Parmi les mesures coûteuses mais favorables aux entreprises, l'élargissement de l'assiette donnant droit à un taux réduit d'impôt sur les sociétés pour les PME. Issu d'un amendement socialiste, il est évalué à 1,8 milliard d'euros. Les députés ont aussi acté la reprise l'an prochain de la baisse de la cotisation sur la valeur ajoutée des entreprises (CVAE).

· Une taxe restreinte sur les holdings

L'article initial du projet de budget proposait une taxe (complexe) sur les holdings patrimoniales, comprenant des exemptions pour préserver l'activité économique. Elle devait concerner 10.000 holdings sur les 30.000 existantes en France, pour un rendement légèrement inférieur à 1 milliard d'euros.

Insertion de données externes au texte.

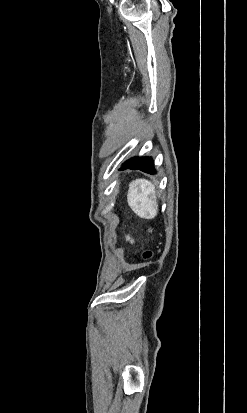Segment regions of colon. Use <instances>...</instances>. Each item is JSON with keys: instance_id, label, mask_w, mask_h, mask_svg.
<instances>
[{"instance_id": "colon-1", "label": "colon", "mask_w": 247, "mask_h": 413, "mask_svg": "<svg viewBox=\"0 0 247 413\" xmlns=\"http://www.w3.org/2000/svg\"><path fill=\"white\" fill-rule=\"evenodd\" d=\"M152 256H153V252H152V251H149V250L143 251V252L141 253V258H142V260H144L145 262L150 261V260L152 259Z\"/></svg>"}]
</instances>
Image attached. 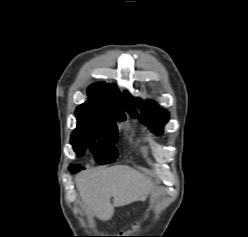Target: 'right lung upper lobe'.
<instances>
[{
  "label": "right lung upper lobe",
  "mask_w": 248,
  "mask_h": 237,
  "mask_svg": "<svg viewBox=\"0 0 248 237\" xmlns=\"http://www.w3.org/2000/svg\"><path fill=\"white\" fill-rule=\"evenodd\" d=\"M88 95V100L76 112L102 118L125 116L122 97L114 85L94 84L89 87Z\"/></svg>",
  "instance_id": "1"
}]
</instances>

L'amendement adopté limite la taxe « aux seuls actifs qui ne pourraient manifestement pas être affectés à une activité économique réelle », autrement dit des biens somptuaires (yachts, avions, bijoux, objets d'art…). Leur taxation serait portée de 2 % à 20 %. Avec un seuil de détention d'une holding par ailleurs rehaussé de 33,3 % à 50 %.

· Une contribution exceptionnelle sur les hauts revenus prolongée

Le 29 octobre, les députés ont approuvé des amendements visant à prolonger la contribution différentielle sur les hauts revenus (CDHR), qui s'ajoute à la contribution exceptionnelle sur les hauts revenus (CEHR). Initialement instaurée comme une mesure temporaire par la loi de finances 2025, cette taxe s'ajoute à l'impôt sur le revenu des contribuables les plus aisés.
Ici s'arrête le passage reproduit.